Stored items from a collection:

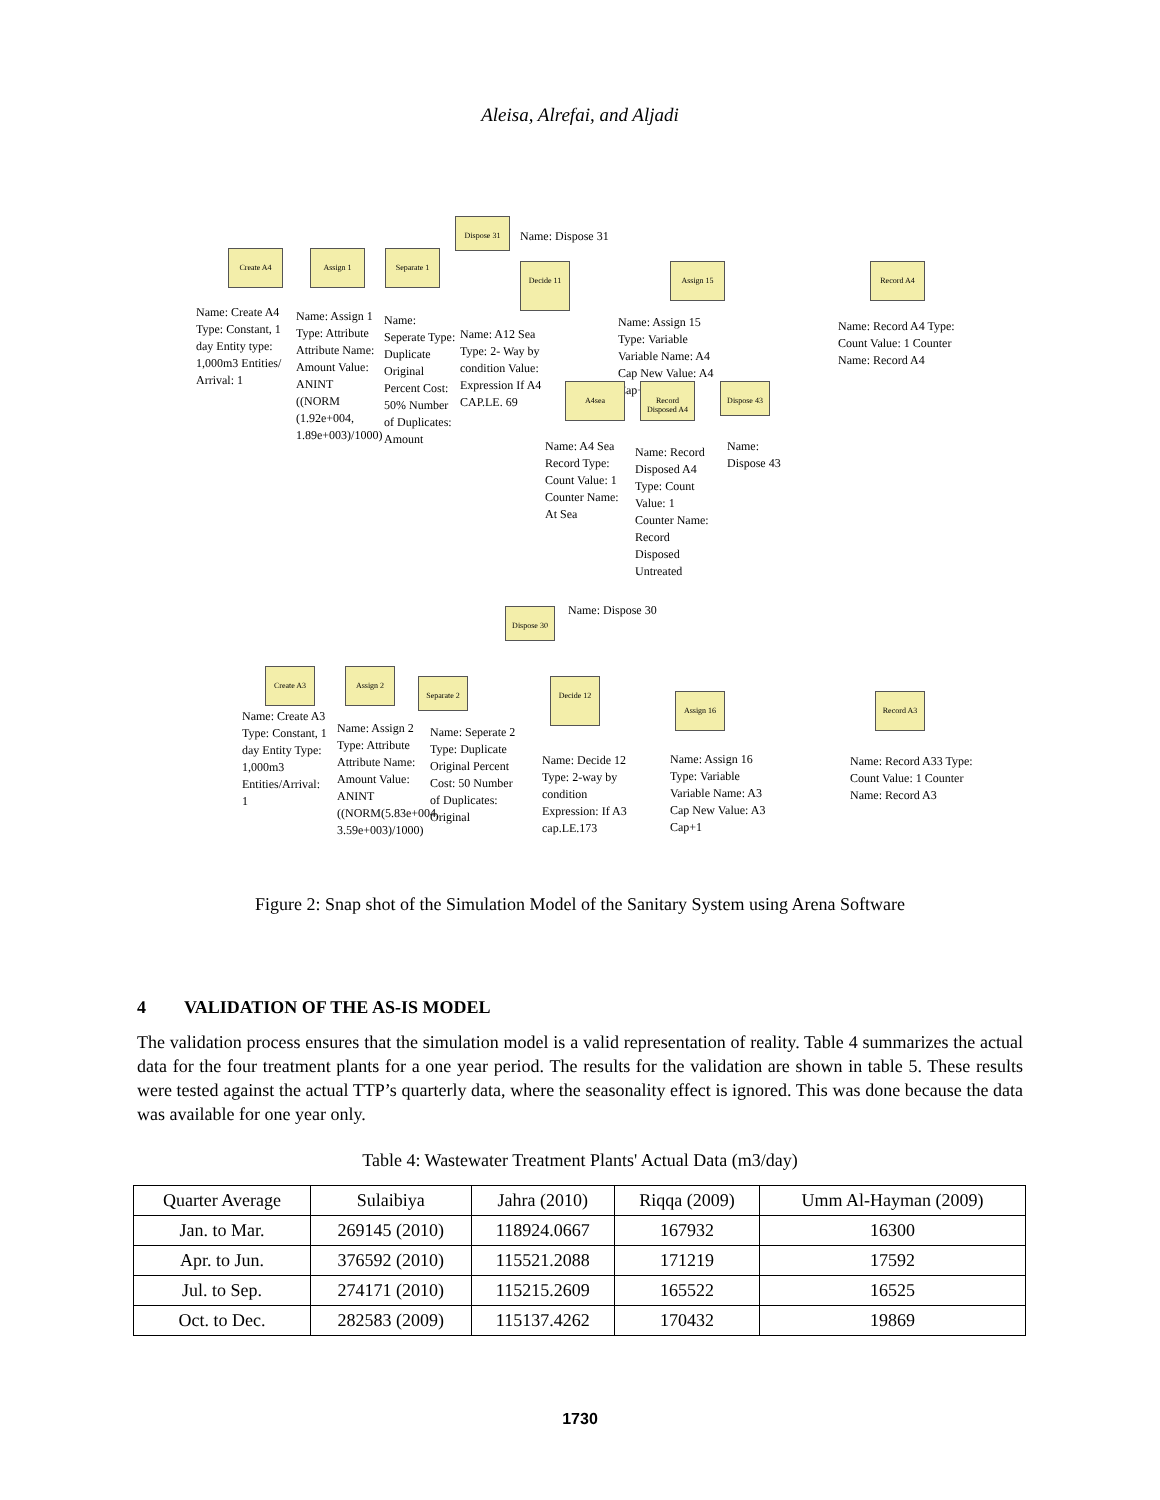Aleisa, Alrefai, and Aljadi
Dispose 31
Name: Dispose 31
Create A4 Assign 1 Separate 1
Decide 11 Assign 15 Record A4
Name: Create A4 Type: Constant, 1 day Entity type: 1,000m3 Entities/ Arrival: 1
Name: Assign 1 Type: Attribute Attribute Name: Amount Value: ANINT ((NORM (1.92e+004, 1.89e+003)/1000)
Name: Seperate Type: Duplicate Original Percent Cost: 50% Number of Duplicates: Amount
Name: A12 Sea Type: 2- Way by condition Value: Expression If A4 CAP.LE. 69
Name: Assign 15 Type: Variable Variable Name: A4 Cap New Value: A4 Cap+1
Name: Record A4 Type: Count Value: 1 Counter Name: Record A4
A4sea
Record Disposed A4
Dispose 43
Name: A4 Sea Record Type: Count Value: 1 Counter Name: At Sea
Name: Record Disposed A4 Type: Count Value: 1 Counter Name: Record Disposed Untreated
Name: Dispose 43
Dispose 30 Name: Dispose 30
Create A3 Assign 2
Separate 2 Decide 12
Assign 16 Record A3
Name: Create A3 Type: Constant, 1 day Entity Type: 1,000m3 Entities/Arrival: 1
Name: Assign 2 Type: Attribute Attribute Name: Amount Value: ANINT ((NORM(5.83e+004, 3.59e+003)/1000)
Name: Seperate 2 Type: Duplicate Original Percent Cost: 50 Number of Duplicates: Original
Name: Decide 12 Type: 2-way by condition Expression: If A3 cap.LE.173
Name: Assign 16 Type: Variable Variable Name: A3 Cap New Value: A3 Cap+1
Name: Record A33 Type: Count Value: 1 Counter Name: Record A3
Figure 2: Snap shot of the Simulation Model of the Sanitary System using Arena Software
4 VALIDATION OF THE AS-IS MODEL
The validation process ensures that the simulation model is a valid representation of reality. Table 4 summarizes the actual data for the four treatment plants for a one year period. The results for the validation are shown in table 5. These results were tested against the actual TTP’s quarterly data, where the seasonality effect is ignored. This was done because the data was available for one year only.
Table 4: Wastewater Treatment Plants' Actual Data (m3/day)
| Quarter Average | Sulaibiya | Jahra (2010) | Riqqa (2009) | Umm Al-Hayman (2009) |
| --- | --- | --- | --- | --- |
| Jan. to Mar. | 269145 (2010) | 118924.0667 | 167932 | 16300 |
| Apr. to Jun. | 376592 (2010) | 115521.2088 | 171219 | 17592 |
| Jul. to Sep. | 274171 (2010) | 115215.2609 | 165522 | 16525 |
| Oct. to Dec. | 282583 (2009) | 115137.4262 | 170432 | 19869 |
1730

**Assignment**
Without the images, print all of the lines above exactly.

**Result**
Aleisa, Alrefai, and Aljadi
Dispose 31
Name: Dispose 31
Create A4 Assign 1 Separate 1
Decide 11 Assign 15 Record A4
Name: Create A4 Type: Constant, 1 day Entity type: 1,000m3 Entities/ Arrival: 1
Name: Assign 1 Type: Attribute Attribute Name: Amount Value: ANINT ((NORM (1.92e+004, 1.89e+003)/1000)
Name: Seperate Type: Duplicate Original Percent Cost: 50% Number of Duplicates: Amount
Name: A12 Sea Type: 2- Way by condition Value: Expression If A4 CAP.LE. 69
Name: Assign 15 Type: Variable Variable Name: A4 Cap New Value: A4 Cap+1
Name: Record A4 Type: Count Value: 1 Counter Name: Record A4
A4sea
Record Disposed A4
Dispose 43
Name: A4 Sea Record Type: Count Value: 1 Counter Name: At Sea
Name: Record Disposed A4 Type: Count Value: 1 Counter Name: Record Disposed Untreated
Name: Dispose 43
Dispose 30 Name: Dispose 30
Create A3 Assign 2
Separate 2 Decide 12
Assign 16 Record A3
Name: Create A3 Type: Constant, 1 day Entity Type: 1,000m3 Entities/Arrival: 1
Name: Assign 2 Type: Attribute Attribute Name: Amount Value: ANINT ((NORM(5.83e+004, 3.59e+003)/1000)
Name: Seperate 2 Type: Duplicate Original Percent Cost: 50 Number of Duplicates: Original
Name: Decide 12 Type: 2-way by condition Expression: If A3 cap.LE.173
Name: Assign 16 Type: Variable Variable Name: A3 Cap New Value: A3 Cap+1
Name: Record A33 Type: Count Value: 1 Counter Name: Record A3
Figure 2: Snap shot of the Simulation Model of the Sanitary System using Arena Software
4 VALIDATION OF THE AS-IS MODEL
The validation process ensures that the simulation model is a valid representation of reality. Table 4 summarizes the actual data for the four treatment plants for a one year period. The results for the validation are shown in table 5. These results were tested against the actual TTP’s quarterly data, where the seasonality effect is ignored. This was done because the data was available for one year only.
Table 4: Wastewater Treatment Plants' Actual Data (m3/day)
| Quarter Average | Sulaibiya | Jahra (2010) | Riqqa (2009) | Umm Al-Hayman (2009) |
| --- | --- | --- | --- | --- |
| Jan. to Mar. | 269145 (2010) | 118924.0667 | 167932 | 16300 |
| Apr. to Jun. | 376592 (2010) | 115521.2088 | 171219 | 17592 |
| Jul. to Sep. | 274171 (2010) | 115215.2609 | 165522 | 16525 |
| Oct. to Dec. | 282583 (2009) | 115137.4262 | 170432 | 19869 |
1730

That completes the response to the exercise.